### PROMPT
Copy the records that follow exactly as written, but not their pictures.

[Page images and extracted text]
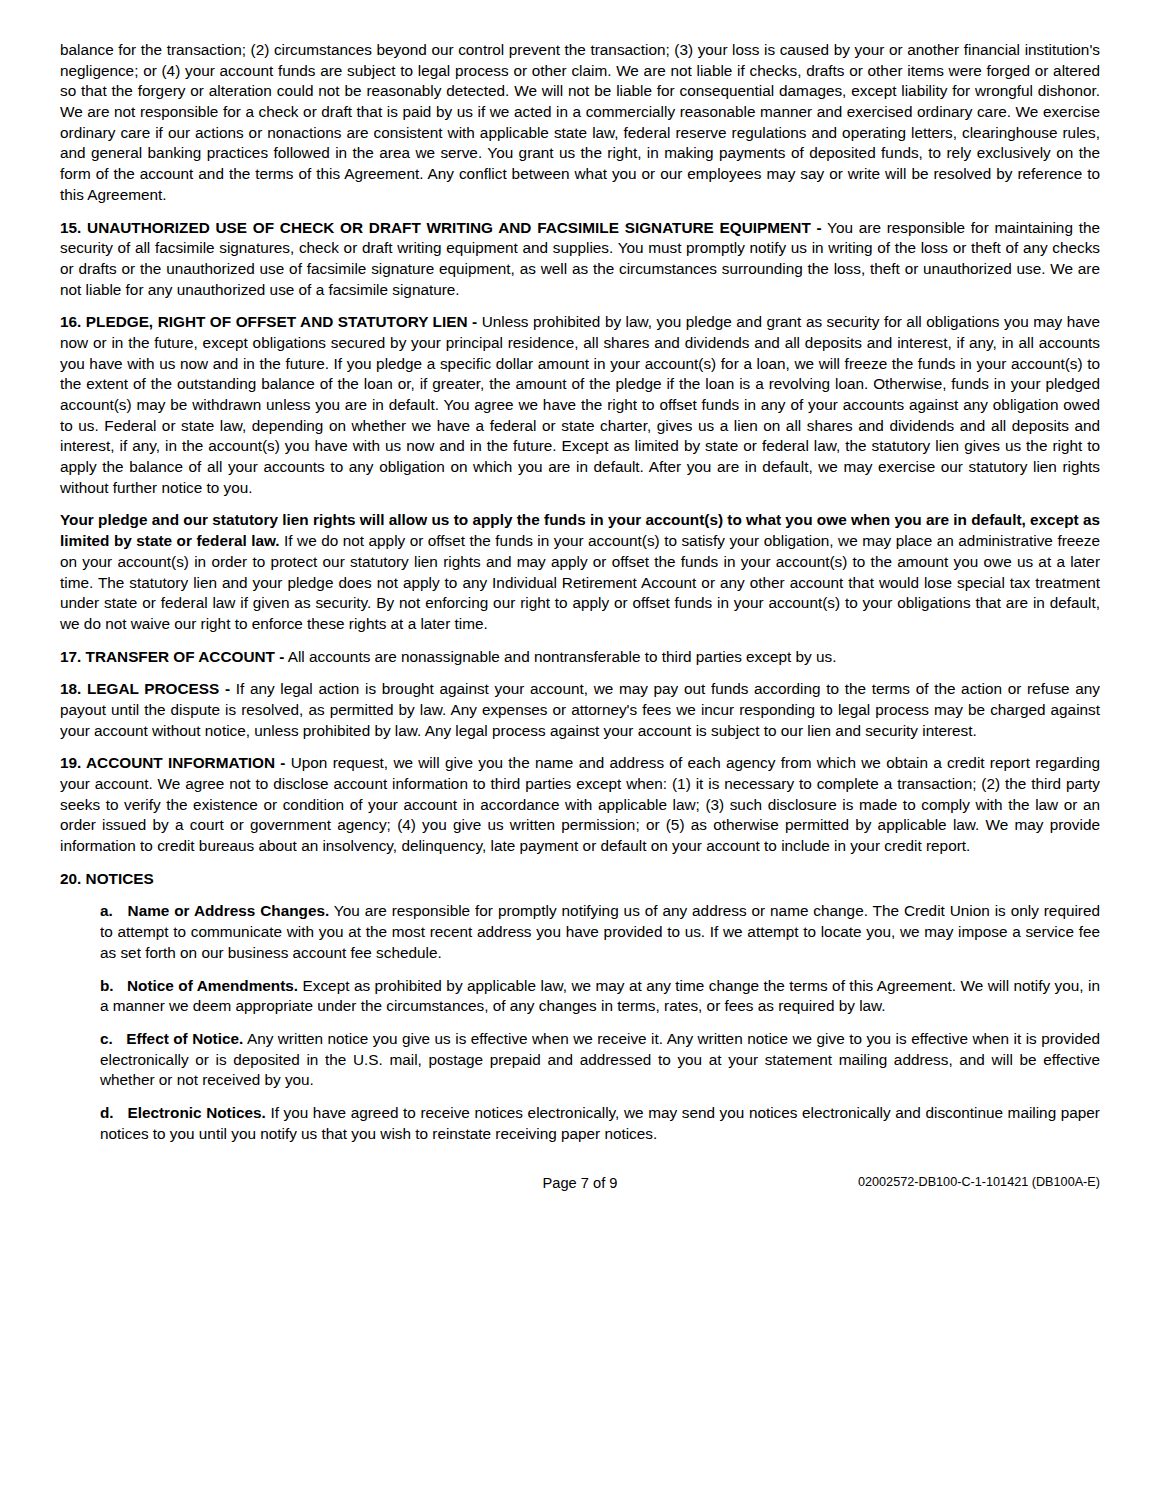balance for the transaction; (2) circumstances beyond our control prevent the transaction; (3) your loss is caused by your or another financial institution's negligence; or (4) your account funds are subject to legal process or other claim. We are not liable if checks, drafts or other items were forged or altered so that the forgery or alteration could not be reasonably detected. We will not be liable for consequential damages, except liability for wrongful dishonor. We are not responsible for a check or draft that is paid by us if we acted in a commercially reasonable manner and exercised ordinary care. We exercise ordinary care if our actions or nonactions are consistent with applicable state law, federal reserve regulations and operating letters, clearinghouse rules, and general banking practices followed in the area we serve. You grant us the right, in making payments of deposited funds, to rely exclusively on the form of the account and the terms of this Agreement. Any conflict between what you or our employees may say or write will be resolved by reference to this Agreement.
15. UNAUTHORIZED USE OF CHECK OR DRAFT WRITING AND FACSIMILE SIGNATURE EQUIPMENT - You are responsible for maintaining the security of all facsimile signatures, check or draft writing equipment and supplies. You must promptly notify us in writing of the loss or theft of any checks or drafts or the unauthorized use of facsimile signature equipment, as well as the circumstances surrounding the loss, theft or unauthorized use. We are not liable for any unauthorized use of a facsimile signature.
16. PLEDGE, RIGHT OF OFFSET AND STATUTORY LIEN - Unless prohibited by law, you pledge and grant as security for all obligations you may have now or in the future, except obligations secured by your principal residence, all shares and dividends and all deposits and interest, if any, in all accounts you have with us now and in the future. If you pledge a specific dollar amount in your account(s) for a loan, we will freeze the funds in your account(s) to the extent of the outstanding balance of the loan or, if greater, the amount of the pledge if the loan is a revolving loan. Otherwise, funds in your pledged account(s) may be withdrawn unless you are in default. You agree we have the right to offset funds in any of your accounts against any obligation owed to us. Federal or state law, depending on whether we have a federal or state charter, gives us a lien on all shares and dividends and all deposits and interest, if any, in the account(s) you have with us now and in the future. Except as limited by state or federal law, the statutory lien gives us the right to apply the balance of all your accounts to any obligation on which you are in default. After you are in default, we may exercise our statutory lien rights without further notice to you.
Your pledge and our statutory lien rights will allow us to apply the funds in your account(s) to what you owe when you are in default, except as limited by state or federal law. If we do not apply or offset the funds in your account(s) to satisfy your obligation, we may place an administrative freeze on your account(s) in order to protect our statutory lien rights and may apply or offset the funds in your account(s) to the amount you owe us at a later time. The statutory lien and your pledge does not apply to any Individual Retirement Account or any other account that would lose special tax treatment under state or federal law if given as security. By not enforcing our right to apply or offset funds in your account(s) to your obligations that are in default, we do not waive our right to enforce these rights at a later time.
17. TRANSFER OF ACCOUNT - All accounts are nonassignable and nontransferable to third parties except by us.
18. LEGAL PROCESS - If any legal action is brought against your account, we may pay out funds according to the terms of the action or refuse any payout until the dispute is resolved, as permitted by law. Any expenses or attorney's fees we incur responding to legal process may be charged against your account without notice, unless prohibited by law. Any legal process against your account is subject to our lien and security interest.
19. ACCOUNT INFORMATION - Upon request, we will give you the name and address of each agency from which we obtain a credit report regarding your account. We agree not to disclose account information to third parties except when: (1) it is necessary to complete a transaction; (2) the third party seeks to verify the existence or condition of your account in accordance with applicable law; (3) such disclosure is made to comply with the law or an order issued by a court or government agency; (4) you give us written permission; or (5) as otherwise permitted by applicable law. We may provide information to credit bureaus about an insolvency, delinquency, late payment or default on your account to include in your credit report.
20. NOTICES
a. Name or Address Changes. You are responsible for promptly notifying us of any address or name change. The Credit Union is only required to attempt to communicate with you at the most recent address you have provided to us. If we attempt to locate you, we may impose a service fee as set forth on our business account fee schedule.
b. Notice of Amendments. Except as prohibited by applicable law, we may at any time change the terms of this Agreement. We will notify you, in a manner we deem appropriate under the circumstances, of any changes in terms, rates, or fees as required by law.
c. Effect of Notice. Any written notice you give us is effective when we receive it. Any written notice we give to you is effective when it is provided electronically or is deposited in the U.S. mail, postage prepaid and addressed to you at your statement mailing address, and will be effective whether or not received by you.
d. Electronic Notices. If you have agreed to receive notices electronically, we may send you notices electronically and discontinue mailing paper notices to you until you notify us that you wish to reinstate receiving paper notices.
Page 7 of 9
02002572-DB100-C-1-101421 (DB100A-E)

### RESPONSE TO THE EXERCISE
balance for the transaction; (2) circumstances beyond our control prevent the transaction; (3) your loss is caused by your or another financial institution's negligence; or (4) your account funds are subject to legal process or other claim. We are not liable if checks, drafts or other items were forged or altered so that the forgery or alteration could not be reasonably detected. We will not be liable for consequential damages, except liability for wrongful dishonor. We are not responsible for a check or draft that is paid by us if we acted in a commercially reasonable manner and exercised ordinary care. We exercise ordinary care if our actions or nonactions are consistent with applicable state law, federal reserve regulations and operating letters, clearinghouse rules, and general banking practices followed in the area we serve. You grant us the right, in making payments of deposited funds, to rely exclusively on the form of the account and the terms of this Agreement. Any conflict between what you or our employees may say or write will be resolved by reference to this Agreement.
15. UNAUTHORIZED USE OF CHECK OR DRAFT WRITING AND FACSIMILE SIGNATURE EQUIPMENT - You are responsible for maintaining the security of all facsimile signatures, check or draft writing equipment and supplies. You must promptly notify us in writing of the loss or theft of any checks or drafts or the unauthorized use of facsimile signature equipment, as well as the circumstances surrounding the loss, theft or unauthorized use. We are not liable for any unauthorized use of a facsimile signature.
16. PLEDGE, RIGHT OF OFFSET AND STATUTORY LIEN - Unless prohibited by law, you pledge and grant as security for all obligations you may have now or in the future, except obligations secured by your principal residence, all shares and dividends and all deposits and interest, if any, in all accounts you have with us now and in the future. If you pledge a specific dollar amount in your account(s) for a loan, we will freeze the funds in your account(s) to the extent of the outstanding balance of the loan or, if greater, the amount of the pledge if the loan is a revolving loan. Otherwise, funds in your pledged account(s) may be withdrawn unless you are in default. You agree we have the right to offset funds in any of your accounts against any obligation owed to us. Federal or state law, depending on whether we have a federal or state charter, gives us a lien on all shares and dividends and all deposits and interest, if any, in the account(s) you have with us now and in the future. Except as limited by state or federal law, the statutory lien gives us the right to apply the balance of all your accounts to any obligation on which you are in default. After you are in default, we may exercise our statutory lien rights without further notice to you.
Your pledge and our statutory lien rights will allow us to apply the funds in your account(s) to what you owe when you are in default, except as limited by state or federal law. If we do not apply or offset the funds in your account(s) to satisfy your obligation, we may place an administrative freeze on your account(s) in order to protect our statutory lien rights and may apply or offset the funds in your account(s) to the amount you owe us at a later time. The statutory lien and your pledge does not apply to any Individual Retirement Account or any other account that would lose special tax treatment under state or federal law if given as security. By not enforcing our right to apply or offset funds in your account(s) to your obligations that are in default, we do not waive our right to enforce these rights at a later time.
17. TRANSFER OF ACCOUNT - All accounts are nonassignable and nontransferable to third parties except by us.
18. LEGAL PROCESS - If any legal action is brought against your account, we may pay out funds according to the terms of the action or refuse any payout until the dispute is resolved, as permitted by law. Any expenses or attorney's fees we incur responding to legal process may be charged against your account without notice, unless prohibited by law. Any legal process against your account is subject to our lien and security interest.
19. ACCOUNT INFORMATION - Upon request, we will give you the name and address of each agency from which we obtain a credit report regarding your account. We agree not to disclose account information to third parties except when: (1) it is necessary to complete a transaction; (2) the third party seeks to verify the existence or condition of your account in accordance with applicable law; (3) such disclosure is made to comply with the law or an order issued by a court or government agency; (4) you give us written permission; or (5) as otherwise permitted by applicable law. We may provide information to credit bureaus about an insolvency, delinquency, late payment or default on your account to include in your credit report.
20. NOTICES
a. Name or Address Changes. You are responsible for promptly notifying us of any address or name change. The Credit Union is only required to attempt to communicate with you at the most recent address you have provided to us. If we attempt to locate you, we may impose a service fee as set forth on our business account fee schedule.
b. Notice of Amendments. Except as prohibited by applicable law, we may at any time change the terms of this Agreement. We will notify you, in a manner we deem appropriate under the circumstances, of any changes in terms, rates, or fees as required by law.
c. Effect of Notice. Any written notice you give us is effective when we receive it. Any written notice we give to you is effective when it is provided electronically or is deposited in the U.S. mail, postage prepaid and addressed to you at your statement mailing address, and will be effective whether or not received by you.
d. Electronic Notices. If you have agreed to receive notices electronically, we may send you notices electronically and discontinue mailing paper notices to you until you notify us that you wish to reinstate receiving paper notices.
Page 7 of 9
02002572-DB100-C-1-101421 (DB100A-E)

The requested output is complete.